Although traditionally associated with sharp suits, skyscrapers and corporate types, the City of London has been undergoing a surprising reinvention since Covid in a bid to become the capital’s new dining hotspot.
Earlier this month, luxury restaurant brand the Wolseley opened up a new bar and restaurant on the Square Mile – having previously restricted themselves to the West End.
The glitzy new establishment is unashamedly opulent and is frequented by businessman, celebrities and tourists alike who pay high prices for luxury cuisine outside of the traditional city centre.
Flanked by new venues like Wagtail and One Lombard Street as well as the ever heaving Leadenhall Market, the new Wolseley seems to point to a sea change for the financial district – one that seemed unthinkable just a year ago.
According to industry tracker CGA and consulting group Alix Partners, the number of restaurants in the City decreased by 28 per cent between September 2019 and September 2023.
Luxury restaurant brand the Wolseley opened up a new bar and restaurant on the Square Mile
A short distance away Leadenhall Market is heaving every day with workers and tourists
The City of London has reversed its culinary fortunes to become a dining hotspot
In the last year alone, just 1.3 per cent of sites in the City have closed
But in the last year, the City has been the highest performing district in London for maintaining its hospitality industry only losing 1.3 per cent of sites.
With workers now returning to the office more regularly after Covid, the City is once again swarming with life, but unlike before not everyone is on their lunch break.
Tempted over the river from London Bridge by the scenery and the culinary attractions, many tourists are now also enjoying the fruits of the city – which is good news for business owners.
Sue Cloke is the director of Cheese at Leadenhall, a popular haunt of the market that has welcome customers since 2005.
She told the MailOnline that the area had more of a ‘buzz’ about it than it did.
She explained: ‘It has become a more interesting place to visit. There are obviously a lot of tourists around at the moment, but there’s also a lot of out-of-towners coming into London and into the City of London as there’s more to do here now.
‘There’s more to see and more choices to dine at as the restaurants are more varied.
‘There’s certainly more to do here once people have arrived and that stops them going some place else like the West End or wherever.’

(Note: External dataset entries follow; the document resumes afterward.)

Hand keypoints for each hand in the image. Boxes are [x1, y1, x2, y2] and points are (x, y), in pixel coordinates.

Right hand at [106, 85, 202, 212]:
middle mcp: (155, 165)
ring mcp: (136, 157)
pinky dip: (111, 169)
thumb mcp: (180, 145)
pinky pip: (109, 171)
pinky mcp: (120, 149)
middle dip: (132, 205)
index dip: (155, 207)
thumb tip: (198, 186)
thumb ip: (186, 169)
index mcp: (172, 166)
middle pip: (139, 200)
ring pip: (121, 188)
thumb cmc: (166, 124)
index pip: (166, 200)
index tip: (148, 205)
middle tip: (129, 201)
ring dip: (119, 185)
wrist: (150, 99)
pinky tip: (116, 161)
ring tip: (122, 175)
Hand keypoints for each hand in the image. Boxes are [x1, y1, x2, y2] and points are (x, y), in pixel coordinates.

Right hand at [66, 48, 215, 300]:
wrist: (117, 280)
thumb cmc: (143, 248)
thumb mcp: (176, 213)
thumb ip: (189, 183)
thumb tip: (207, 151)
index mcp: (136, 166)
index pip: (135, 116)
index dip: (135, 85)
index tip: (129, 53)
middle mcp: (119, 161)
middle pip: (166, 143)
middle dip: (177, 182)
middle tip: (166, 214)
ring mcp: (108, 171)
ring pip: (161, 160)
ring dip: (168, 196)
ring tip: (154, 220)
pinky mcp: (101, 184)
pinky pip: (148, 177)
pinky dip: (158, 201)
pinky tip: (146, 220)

With people returning to the office and the emergence of the district as an attraction new food spots are constantly popping up
Luxury steak chain Gaucho’s operates in the area and is a favourite for corporate lunches
The City of London has seen an increases in People spending money in restaurants and bars
With Christmas around the corner restaurants in the city are bracing themselves for the busiest time of year
Kevin Lewis of Wagtail says he expects all businesses along the Mile will soon be reaping the benefits
After 23 years in the same spot, Sue’s content with her regulars and the steady income stream of corporate events, but says that since Covid, more and more restaurants are popping up as competition.

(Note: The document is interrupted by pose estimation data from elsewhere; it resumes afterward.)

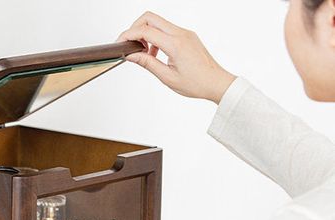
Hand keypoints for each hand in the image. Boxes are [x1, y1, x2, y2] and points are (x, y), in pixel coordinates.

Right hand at [117, 11, 235, 103]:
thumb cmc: (196, 83)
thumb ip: (148, 63)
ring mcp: (185, 33)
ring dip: (146, 34)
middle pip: (150, 18)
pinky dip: (156, 38)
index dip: (129, 35)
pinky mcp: (186, 36)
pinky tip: (155, 54)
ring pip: (158, 22)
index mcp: (175, 44)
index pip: (146, 31)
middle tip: (129, 44)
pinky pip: (167, 30)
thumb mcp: (167, 77)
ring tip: (144, 54)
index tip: (120, 42)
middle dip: (135, 28)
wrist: (216, 83)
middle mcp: (181, 33)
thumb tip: (131, 56)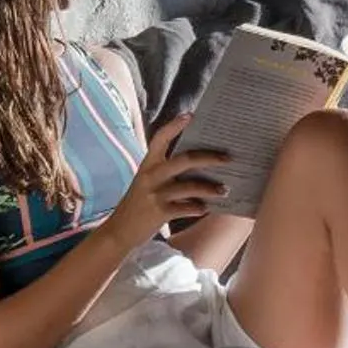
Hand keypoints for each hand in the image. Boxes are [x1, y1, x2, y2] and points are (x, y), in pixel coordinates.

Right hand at [107, 116, 227, 239]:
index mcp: (148, 164)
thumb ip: (165, 171)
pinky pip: (187, 208)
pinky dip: (199, 208)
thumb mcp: (146, 181)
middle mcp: (151, 176)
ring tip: (225, 190)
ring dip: (211, 189)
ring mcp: (155, 194)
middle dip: (210, 158)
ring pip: (191, 186)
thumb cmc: (139, 203)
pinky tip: (206, 209)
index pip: (160, 139)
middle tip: (228, 158)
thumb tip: (198, 164)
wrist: (119, 231)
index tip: (190, 115)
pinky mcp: (160, 212)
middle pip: (185, 160)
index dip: (174, 126)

She says: ‘There were a lot vacant sites two or three years ago but now there aren’t which is probably a very healthy situation for trading really, for us it’s more competition.
‘It’ll be much more vibrant and busy, and also encourage people to come into the city.’

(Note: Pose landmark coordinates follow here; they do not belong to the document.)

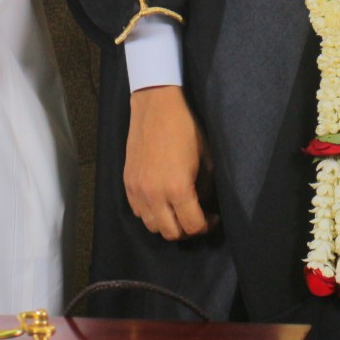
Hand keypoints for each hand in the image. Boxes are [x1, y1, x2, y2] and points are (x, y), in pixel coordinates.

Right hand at [125, 86, 212, 240]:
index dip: (207, 227)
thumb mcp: (206, 159)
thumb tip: (203, 204)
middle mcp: (155, 194)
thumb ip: (205, 188)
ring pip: (152, 226)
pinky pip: (138, 212)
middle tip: (197, 218)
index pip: (193, 226)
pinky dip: (151, 214)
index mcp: (178, 188)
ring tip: (178, 211)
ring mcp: (138, 190)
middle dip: (188, 230)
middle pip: (171, 233)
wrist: (155, 106)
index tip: (212, 218)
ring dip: (168, 224)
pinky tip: (161, 201)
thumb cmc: (185, 128)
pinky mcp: (127, 183)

Elsewhere on the Mile, exclusive rooftop bar and restaurant Wagtail is gearing up for the seven week Christmas season and is confident of big profits.
Assistant General Manager Kevin Lewis tells MailOnline that after a quiet period he expects all businesses along the Mile will soon be reaping the benefits.
He explained: ‘We have just come out of a three week seasonal low after summer where we generally see a drop.
‘We are now in our seven week Christmas period so we’re very busy. The majority of our guests from Monday to Thursday are corporate.
‘They spend quite a lot, currently our spend per head is about £80. Tourists are coming here, but they tend to stay more to the St Paul’s side of the city.
‘We’re a hidden gem so it’s starting to pick up. Since Covid, this area has been reinvented somewhat – there’s loads of good places to eat here now.’
The area has always been a popular drinking spot but now more and more restaurants are popping up
Abdul Manan says his restaurant Spice Trader is not as busy as it once was
He is hopeful that as more workers and tourists come back to the city things will improve
However, while it’s good times for some, other businesses say that despite their luxury neighbours they haven’t seen a return to pre-Covid levels of trade.
Abdul Manan runs Spice Trader on Philbot Lane and has been welcoming guests to his basement Indian restaurant for decades.
However, he says the City of London institution is not as busy as it was meaning they don’t open on weekends.
He explained: ‘Our restaurant has actually lost a lot of business since Covid. We are still waiting for the city workers to fully come back.
‘We don’t see many tourists, but what we have found is it’s slowly getting back to normal.
‘It’s busier than last year, but we still don’t open on the weekend as there’s nobody here.
‘When it’s good, it’s good. If we have a big corporate lunch, one table can be about £400 – it’s good business.’